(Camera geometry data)
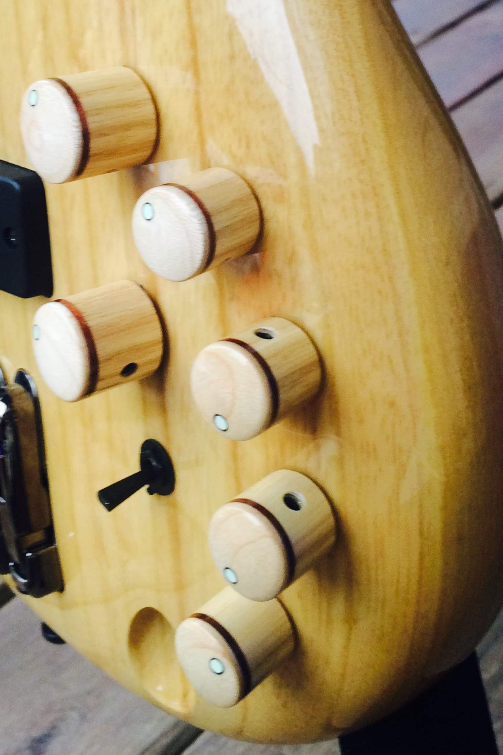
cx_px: 180
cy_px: 134
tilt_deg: -21.1
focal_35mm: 52
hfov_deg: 25.9
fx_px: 1090
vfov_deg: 36.7
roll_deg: +14.7
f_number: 2.2
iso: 64
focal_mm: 4.15
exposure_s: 1/120
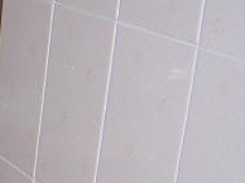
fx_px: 841
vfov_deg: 12.3
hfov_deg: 15.0
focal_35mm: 119
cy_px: 170
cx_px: -158
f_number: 2.6
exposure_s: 1/60.1
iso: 100
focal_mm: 4.7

WORK ORDER: Omit the pictures; set down each record exactly.

SOLUTION FOR THIS PROBLEM:
cx_px: 180
cy_px: 134
tilt_deg: -21.1
focal_35mm: 52
hfov_deg: 25.9
fx_px: 1090
vfov_deg: 36.7
roll_deg: +14.7
f_number: 2.2
iso: 64
focal_mm: 4.15
exposure_s: 1/120
fx_px: 841
vfov_deg: 12.3
hfov_deg: 15.0
focal_35mm: 119
cy_px: 170
cx_px: -158
f_number: 2.6
exposure_s: 1/60.1
iso: 100
focal_mm: 4.7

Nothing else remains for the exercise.